Com a aprovação do PL 490, a Articulação dos Povos Indígenas do Brasil (Apib) informou oficialmente que seguirá os protestos e movimentos para impedir o seguimento da tramitação favorável do projeto em Brasília.

A Apib disse “esperar que a defesa da Constituição Federal seja feita pelo Supremo Tribunal Federal, que vai julgar a tese do marco temporal no dia 7 de junho”. O movimento indígena anunciou, em reunião de suas lideranças transmitida ao vivo ontem, que será montado um acampamento em frente ao STF do dia 5 até o dia 8.

De acordo com o coordenador-executivo da Apib-Coiab, Kleber Karipuna, são esperadas de 2 mil a 3 mil lideranças indígenas no ato em Brasília.
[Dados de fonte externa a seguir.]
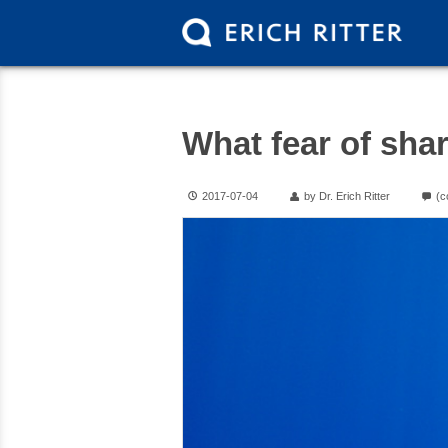
What fear of sha
2017-07-04
by Dr. Erich Ritter
(c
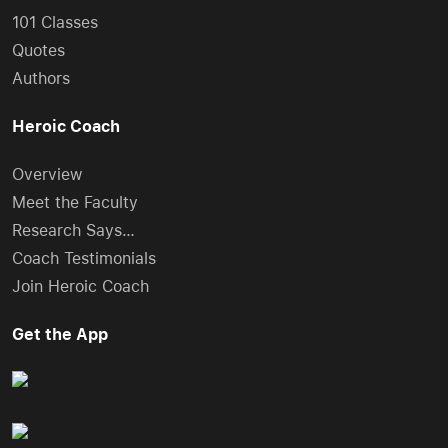
101 Classes
Quotes
Authors
Heroic Coach
Overview
Meet the Faculty
Research Says…
Coach Testimonials
Join Heroic Coach
Get the App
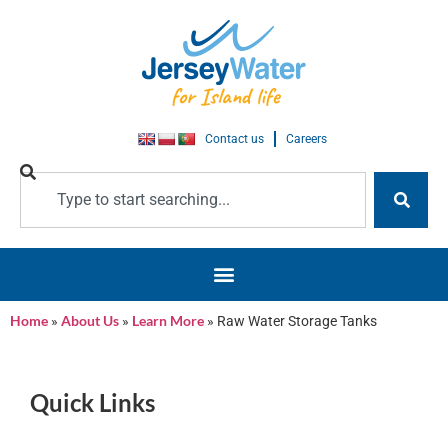
Contact us
Careers
Home
»
About Us
»
Learn More
»
Raw Water Storage Tanks
Raw Water Storage Tanks
Quick Links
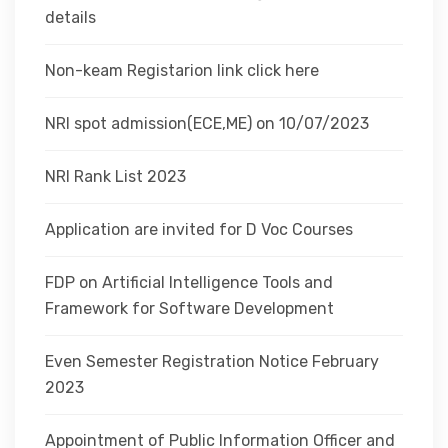
details
Non-keam Registarion link click here
NRI spot admission(ECE,ME) on 10/07/2023
NRI Rank List 2023
Application are invited for D Voc Courses
FDP on Artificial Intelligence Tools and
Framework for Software Development
Even Semester Registration Notice February
2023
Appointment of Public Information Officer and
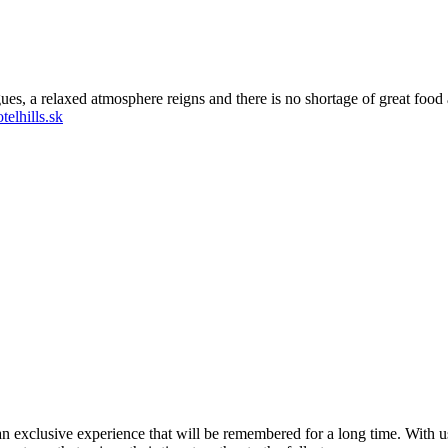
ues, a relaxed atmosphere reigns and there is no shortage of great food 
elhills.sk
t an exclusive experience that will be remembered for a long time. With u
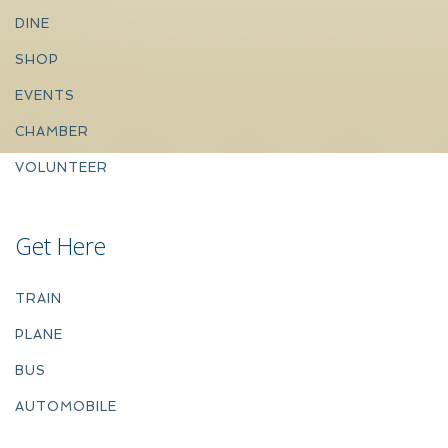
DINE
SHOP
EVENTS
CHAMBER
VOLUNTEER
Get Here
TRAIN
PLANE
BUS
AUTOMOBILE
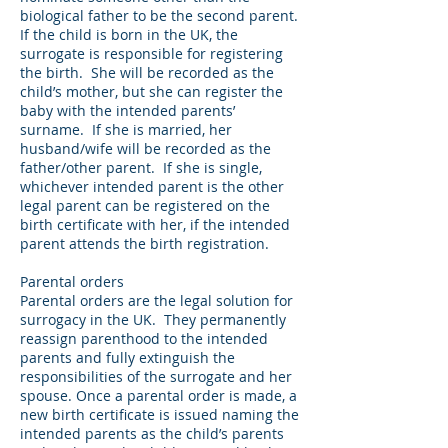
biological father to be the second parent.
If the child is born in the UK, the
surrogate is responsible for registering
the birth. She will be recorded as the
child’s mother, but she can register the
baby with the intended parents’
surname. If she is married, her
husband/wife will be recorded as the
father/other parent. If she is single,
whichever intended parent is the other
legal parent can be registered on the
birth certificate with her, if the intended
parent attends the birth registration.
Parental orders
Parental orders are the legal solution for
surrogacy in the UK. They permanently
reassign parenthood to the intended
parents and fully extinguish the
responsibilities of the surrogate and her
spouse. Once a parental order is made, a
new birth certificate is issued naming the
intended parents as the child’s parents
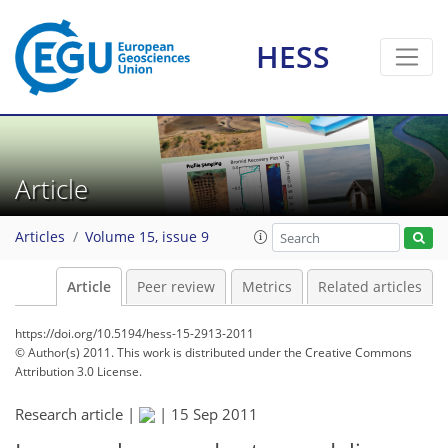
HESS
Article
Articles
Volume 15, issue 9
Article
Peer review
Metrics
Related articles
https://doi.org/10.5194/hess-15-2913-2011
© Author(s) 2011. This work is distributed under
the Creative Commons
Attribution 3.0 License.
Research article |
|
15 Sep 2011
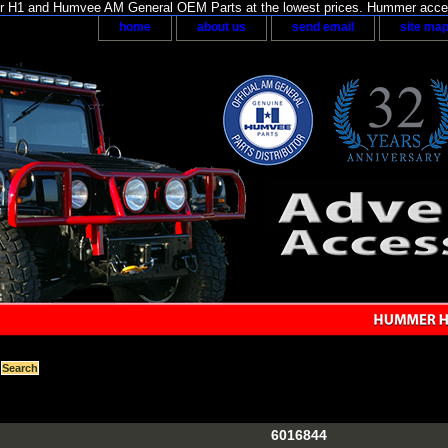
H1 and Humvee AM General OEM Parts at the lowest prices. Hummer acces
home
about us
send email
site ma
6016844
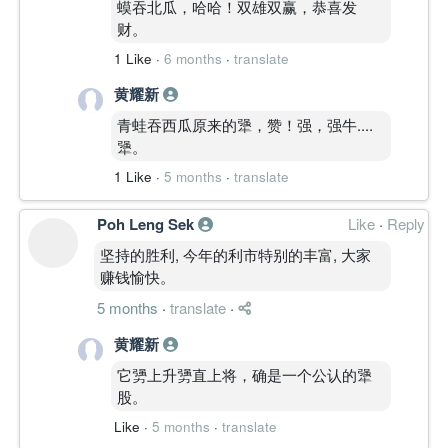
蟆吞北瓜，哈哈！双雄双赢，恭喜发
财。
1 Like
·
6 months
·
translate
黄耀新
青蛙吞西瓜原来的犟，赞！强，强牛....
犟。
1 Like
·
5 months
·
translate
Poh Leng Sek
Like
·
Reply
坚持的胜利, 今年的利市特别的丰富, 大家
赚钱愉快。
5 months
·
translate
·
黄耀新
它勥上升勥直上将，确是一个公认的犟
股。
Like
·
5 months
·
translate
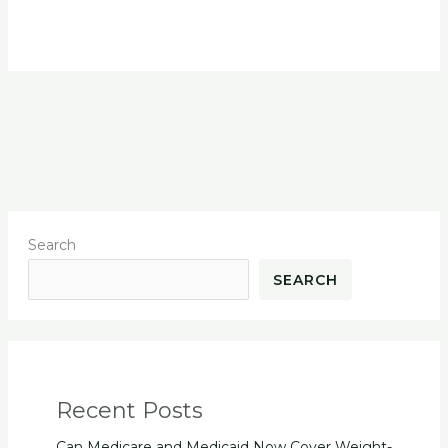
Search
SEARCH
Recent Posts
Can Medicare and Medicaid Now Cover Weight-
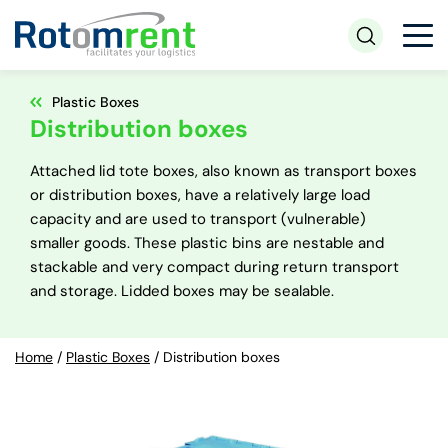
Plastic Boxes
Distribution boxes
Attached lid tote boxes, also known as transport boxes
or distribution boxes, have a relatively large load
capacity and are used to transport (vulnerable)
smaller goods. These plastic bins are nestable and
stackable and very compact during return transport
and storage. Lidded boxes may be sealable.
Home
/
Plastic Boxes
/
Distribution boxes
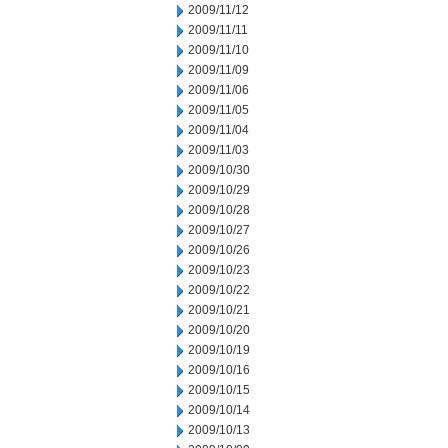
2009/11/12
2009/11/11
2009/11/10
2009/11/09
2009/11/06
2009/11/05
2009/11/04
2009/11/03
2009/10/30
2009/10/29
2009/10/28
2009/10/27
2009/10/26
2009/10/23
2009/10/22
2009/10/21
2009/10/20
2009/10/19
2009/10/16
2009/10/15
2009/10/14
2009/10/13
A coordenadora-executiva da Apib, Val Eloy Terena, confirmou ao Correio do Estado a presença do movimento indígena de Mato Grosso do Sul nesta ação.

“Com certeza a Articulação dos Povos Indígenas do Brasil vai descer toda para Brasília e vai fazer a luta que a gente sempre fez. Esta é uma mobilização nacional, e todas as organizações-base da Apib vão participar”, informou Val Terena.

Kleber Karipuna e outras lideranças indígenas, como a ministra dos Povos Indígenas (MPI), Sonia Guajajara, e o secretário-executivo do MPI, Eloy Terena, estiveram em reunião, na terça-feira, com o presidente do senado, Rodrigo Pacheco.

“Levamos para ele a pauta do PL 490 e solicitamos que não fosse aprovado o PL no Senado e que fosse tramitado com toda a análise de inconstitucionalidade. Ele [Rodrigo Pacheco] garantiu que o PL não será votado com urgência no Senado”, declarou Kleber Karipuna.